Je pose la question autrement : en admettant qu'un iOS 7 apparaisse dans x mois / années, l'iPad 2 se comportera t'il de la même façon que ce nouvel iPad ?

Pour ma part, je souhaite un investissement sur deux ou trois années minimum pour de la petite production musicale nomade, entre autres, via des applications plus ou moins gourmandes que je souhaite utiliser quelques années avant que l'iPad ne devienne obsolète avec les futures mises à jour d'iOS - et en remplacement de mon vieux macbook qui devient poussif.

ps : je me fiche un peu de la qualité d'affichage du nouvel iPad 

Merci pour vos réponses !! 

ptibat


----------



## Deleted member 284611 (15 Mai 2012)

ptibat a dit:


> Un ami m'a confié que le giga de RAM présent dans ce nouvel iPad servait en grande partie voire uniquement à compenser les besoins pour l'affichage Rétina et que - de ce fait - l'iPad 2 délivre au final la même puissance avec deux fois moins de RAM.



à part quelqu'un du service deveoppement d'Apple, bien malin qui pourra te répondre... la seule chose que je peut te dire, c'est que oui, l'ipad 2 et 3 sont équivalent à la carte graphique et l'écran près... l'autonomie du 3 est un peu moindre du fait de l'écran résina, meme avec une batterie améliorée...

Si il y a bien une leçon apprise par apple, c'est que la puissance matériel n'est pas importante (elle ne fait pas de pub sur les 1Go de Ram par ex). Seule l'expérience utilisateur compte...



ptibat a dit:


> Je pose la question autrement : en admettant qu'un iOS 7 apparaisse dans x mois / années, l'iPad 2 se comportera t'il de la même façon que ce nouvel iPad ?

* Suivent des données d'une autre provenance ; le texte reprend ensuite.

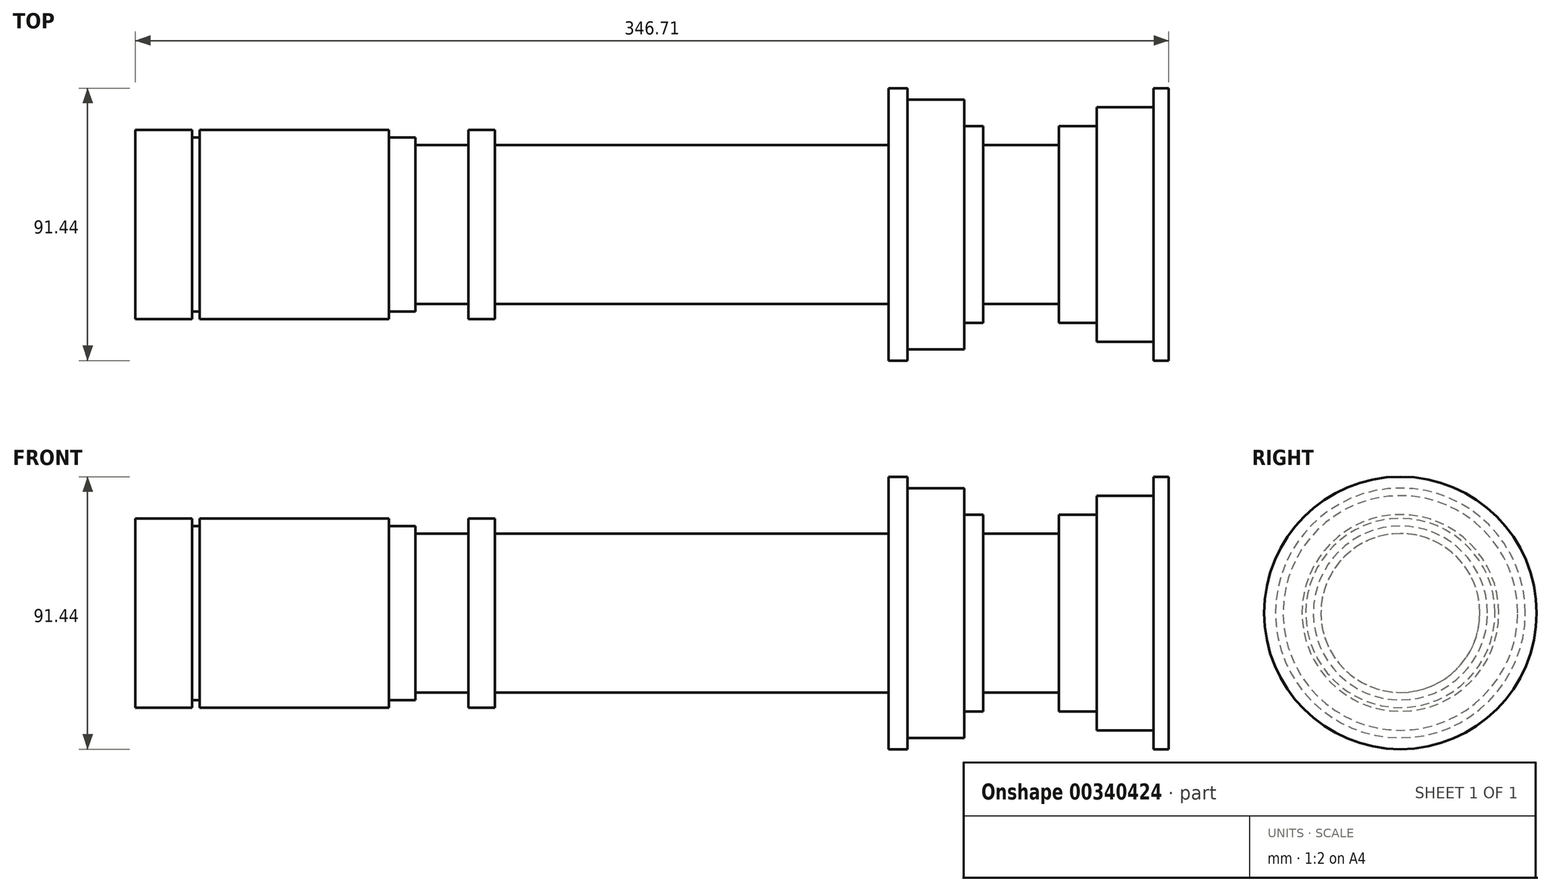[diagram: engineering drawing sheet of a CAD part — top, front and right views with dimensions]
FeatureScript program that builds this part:
annotation { "Feature Type Name" : "Feature", "Feature Type Description" : "" }
export const myFeature = defineFeature(function(context is Context, id is Id, definition is map)
    precondition{}
    {
        {
            var Q0;
            Q0=qCreatedBy(makeId("Front.planeOp"),FACE);
            var sketch = newSketch(context, id + "F0", { "sketchPlane" : qUnion([Q0])});
            skLineSegment(sketch, "E0", {"start": v(0, 31.75) * mm, "end": v(19.05, 31.75) * mm});
            skLineSegment(sketch, "E1", {"start": v(19.05, 31.75) * mm, "end": v(19.05, 29.21) * mm});
            skLineSegment(sketch, "E2", {"start": v(19.05, 29.21) * mm, "end": v(21.6, 29.21) * mm});
            skLineSegment(sketch, "E3", {"start": v(21.59, 29.21) * mm, "end": v(21.59, 31.75) * mm});
            skLineSegment(sketch, "E4", {"start": v(21.6, 31.75) * mm, "end": v(85.1, 31.75) * mm});
            skLineSegment(sketch, "E5", {"start": v(85.1, 31.75) * mm, "end": v(85.1, 29.21) * mm});
            skLineSegment(sketch, "E6", {"start": v(85.1, 29.21) * mm, "end": v(93.98, 29.21) * mm});
            skLineSegment(sketch, "E7", {"start": v(93.98, 29.21) * mm, "end": v(93.98, 26.67) * mm});
            skLineSegment(sketch, "E8", {"start": v(93.98, 26.67) * mm, "end": v(100.33, 26.67) * mm});
            skLineSegment(sketch, "E9", {"start": v(259.08, 45.72) * mm, "end": v(252.73, 45.72) * mm});
            skLineSegment(sketch, "E10", {"start": v(259.08, 41.9) * mm, "end": v(259.08, 45.72) * mm});
            skLineSegment(sketch, "E11", {"start": v(259.08, 41.9) * mm, "end": v(278.13, 41.9) * mm});
            skLineSegment(sketch, "E12", {"start": v(278.13, 41.9) * mm, "end": v(278.13, 33.02) * mm});
            skLineSegment(sketch, "E13", {"start": v(278.13, 33.02) * mm, "end": v(284.48, 33.02) * mm});
            skLineSegment(sketch, "E14", {"start": v(284.48, 33.02) * mm, "end": v(284.48, 26.67) * mm});
            skLineSegment(sketch, "E15", {"start": v(284.48, 26.67) * mm, "end": v(309.88, 26.67) * mm});
            skLineSegment(sketch, "E16", {"start": v(309.88, 26.67) * mm, "end": v(309.88, 33.02) * mm});
            skLineSegment(sketch, "E17", {"start": v(309.88, 33.02) * mm, "end": v(322.58, 33.02) * mm});
            skLineSegment(sketch, "E18", {"start": v(322.58, 33.02) * mm, "end": v(322.58, 39.37) * mm});
            skLineSegment(sketch, "E19", {"start": v(322.58, 39.37) * mm, "end": v(341.63, 39.37) * mm});
            skLineSegment(sketch, "E20", {"start": v(341.63, 39.37) * mm, "end": v(341.63, 45.72) * mm});
            skLineSegment(sketch, "E21", {"start": v(341.63, 45.72) * mm, "end": v(346.71, 45.72) * mm});
            skLineSegment(sketch, "E22", {"start": v(346.71, 45.72) * mm, "end": v(346.71, 0) * mm});
            skLineSegment(sketch, "E23", {"start": v(346.7, 0) * mm, "end": v(0, 0) * mm});
            skLineSegment(sketch, "E24", {"start": v(0, 0) * mm, "end": v(0, 31.75) * mm});
            skPoint(sketch, "E25.endSnap0", {"position": v(252.73, 39.77) * mm});
            skPoint(sketch, "E26.orphan", {"position": v(252.73, 33.82) * mm});
            skPoint(sketch, "E27.start.orphan", {"position": v(252.73, 48.82) * mm});
            skLineSegment(sketch, "E28", {"start": v(100.33, 26.67) * mm, "end": v(252.73, 26.67) * mm});
            skLineSegment(sketch, "E29", {"start": v(252.73, 45.72) * mm, "end": v(252.73, 26.67) * mm});
            skSolve(sketch);
        }
        {
            var Q0;
            Q0=makeQuery(id+"F0.imprint","IMPRINT",FACE,{"disambiguationData":[TD([[makeQuery(id+"F0.imprint","IMPRINT",EDGE,{"derivedFrom":sQuery(id+"F0.wireOp",EDGE,"E0")}),-1.0]])]});
            var Q1;
            Q1=sQuery(id+"F0.wireOp",EDGE,"E23");
            revolve(context, id + "F1", {"entities" : qUnion([Q0]), "axis" : qUnion([Q1]), "revolveType" : RevolveType.FULL});
        }
        {
            var Q0;
            Q0=qCreatedBy(makeId("Front.planeOp"),FACE);
            var sketch = newSketch(context, id + "F2", { "sketchPlane" : qUnion([Q0])});
            skLineSegment(sketch, "E30", {"start": v(0, 26.67) * mm, "end": v(254, 26.67) * mm});
            skLineSegment(sketch, "E31", {"start": v(0, 26.67) * mm, "end": v(0, 0) * mm});
            skLineSegment(sketch, "E32", {"start": v(111.76, 26.67) * mm, "end": v(111.76, 31.75) * mm});
            skLineSegment(sketch, "E33", {"start": v(111.76, 31.75) * mm, "end": v(120.65, 31.75) * mm});
            skLineSegment(sketch, "E34", {"start": v(120.65, 31.75) * mm, "end": v(120.65, 26.67) * mm});
            skLineSegment(sketch, "E35", {"start": v(100.33, 0) * mm, "end": v(157.12, 0) * mm});
            skLineSegment(sketch, "E36", {"start": v(111.76, 26.67) * mm, "end": v(105.41, 26.67) * mm});
            skLineSegment(sketch, "E37", {"start": v(127, 26.67) * mm, "end": v(127, 31.75) * mm});
            skLineSegment(sketch, "E38", {"start": v(127, 31.75) * mm, "end": v(139.7, 31.75) * mm});
            skLineSegment(sketch, "E39", {"start": v(139.7, 31.75) * mm, "end": v(139.7, 26.67) * mm});
            skLineSegment(sketch, "E40", {"start": v(139.7, 26.67) * mm, "end": v(148.92, 26.67) * mm});
            skLineSegment(sketch, "E41", {"start": v(148.92, 26.67) * mm, "end": v(148.92, 31.58) * mm});
            skLineSegment(sketch, "E42", {"start": v(148.92, 31.58) * mm, "end": v(158.79, 31.58) * mm});
            skLineSegment(sketch, "E43", {"start": v(158.79, 31.58) * mm, "end": v(158.79, 26.67) * mm});
            skLineSegment(sketch, "E44", {"start": v(158.79, 26.67) * mm, "end": v(170.18, 26.67) * mm});
            skLineSegment(sketch, "E45", {"start": v(170.18, 26.67) * mm, "end": v(170.18, 31.58) * mm});
            skLineSegment(sketch, "E46", {"start": v(170.18, 31.58) * mm, "end": v(181.28, 31.58) * mm});
            skLineSegment(sketch, "E47", {"start": v(181.28, 31.58) * mm, "end": v(181.28, 26.67) * mm});
            skLineSegment(sketch, "E48", {"start": v(0, 0) * mm, "end": v(100.33, 0) * mm});
            skSolve(sketch);
        }
        {
            var Q0;
            {var subQ0=sQuery(id+"F2.wireOp",EDGE,"E32");Q0=makeQuery(id+"F2.imprint","IMPRINT",FACE,{"disambiguationData":[TD([[makeQuery(id+"F2.imprint","IMPRINT",EDGE,{"derivedFrom":subQ0}),-1.0]])]});}
            var Q1;
            Q1=sQuery(id+"F0.wireOp",EDGE,"E23");
            revolve(context, id + "F3", {"operationType" : NewBodyOperationType.ADD, "entities" : qUnion([Q0]), "axis" : qUnion([Q1]), "revolveType" : RevolveType.FULL});
        }
    });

Encore une fois, si tu connais quelqu'un qui sait à quoi ressemble IOs7, ça m'intéresse... Sinon, je pense que personne sur le forum ne possède de boule de cristal... à priori pour être tranquille, j'opterai pour le nouveau si je devais en acheter un aujourd'hui... possédant le 2 depuis sa sortie, je m'abstiens et je ne constate aujourd'hui pas de ralentissement ou autre. Mon conseil? Achète pour ton besoin du jour, pas pour l'éventuel besoin de demain... de toute façon dans 3 sans, il y aura eu plusieurs générations avec leur lots de nouveauté, alors comment savoir si tu n'aura pas changé d'ici là, ou comment se comportera l'ipad 3?



ptibat a dit:


> ps : je me fiche un peu de la qualité d'affichage du nouvel iPad


----------



## ptibat (15 Mai 2012)

Prenage de taureau par les cornes, je l'ai appelé ce matin, il m'a simplement dit qu'il a lu l'info quelque part. J'engage la discussion ici car - mis à part le fait que l'on puisse lire tout et n'importe quoi sur le net - cette info ne me semble pas complètement idiote. 

J'ai lu pas mal de tests, avis et benchmarks avant de poster, rien ne vient confirmer cette info.

Ceci dit, tu as raison, j'ai un besoin à satisfaire mais la question du coût ne m'est pas complètement indifférente ! J'ai donc un penchant pour l'iPad 2, à priori suffisant pour mon utilisation actuelle, je viens du monde PC à la base et je n'ai jamais vraiment raisonné en termes d'expérience utilisateur. J'ai déjà revendu un iPad 1 parce qu'il devenait poussif ! C'est sûrement cet état d'esprit qui m'éloigne de la fanboyite (quoiqu'à y regarder de plus près, tout à une pomme chez moi)

Concernant iOS7, j'ai pas mal d'infos sur sujet mais je ne peux rien te dire au risque de devoir t'éliminer  /mythomanie inside/

Merci pour ton avis, Moumou92 !


----------



## Gwen (18 Mai 2012)

Oui, l'iPad 3 serait même moins véloce que le deux du fait de la mémoire accaparée par l'écran Retina.

Les tests de tous les sites spécialisés le prouvent.

Mais bon, c'est imperceptible souvent. Néanmoins, on ne gagne pas en puissance, c'est évident.


----------



## ptibat (18 Mai 2012)

Ta réponse me conforte dans mon choix, c'est pas rien vu la différence de prix !!

Merci Gwen !


----------